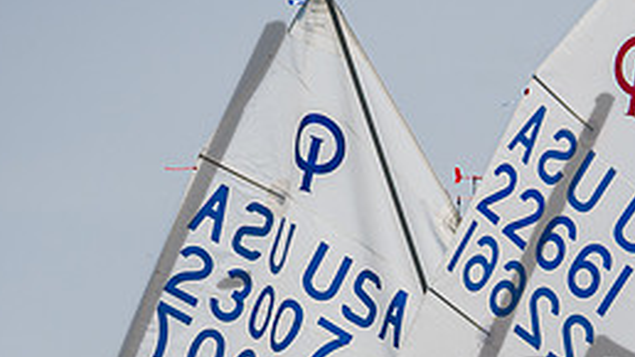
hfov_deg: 2.5
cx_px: 576
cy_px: 541
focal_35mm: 870
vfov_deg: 1.4
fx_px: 14646
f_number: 8
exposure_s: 1/1600
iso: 250
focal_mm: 270
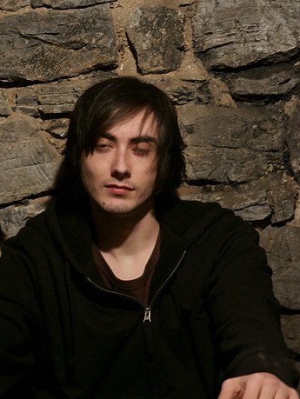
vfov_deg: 14.4
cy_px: 164
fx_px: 1576
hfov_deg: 10.9
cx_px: 133
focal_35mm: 137
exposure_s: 1/25
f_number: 3.2
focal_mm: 75
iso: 1600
..........
Please return every record above exactly, but leave out the pictures.

hfov_deg: 2.5
cx_px: 576
cy_px: 541
focal_35mm: 870
vfov_deg: 1.4
fx_px: 14646
f_number: 8
exposure_s: 1/1600
iso: 250
focal_mm: 270
vfov_deg: 14.4
cy_px: 164
fx_px: 1576
hfov_deg: 10.9
cx_px: 133
focal_35mm: 137
exposure_s: 1/25
f_number: 3.2
focal_mm: 75
iso: 1600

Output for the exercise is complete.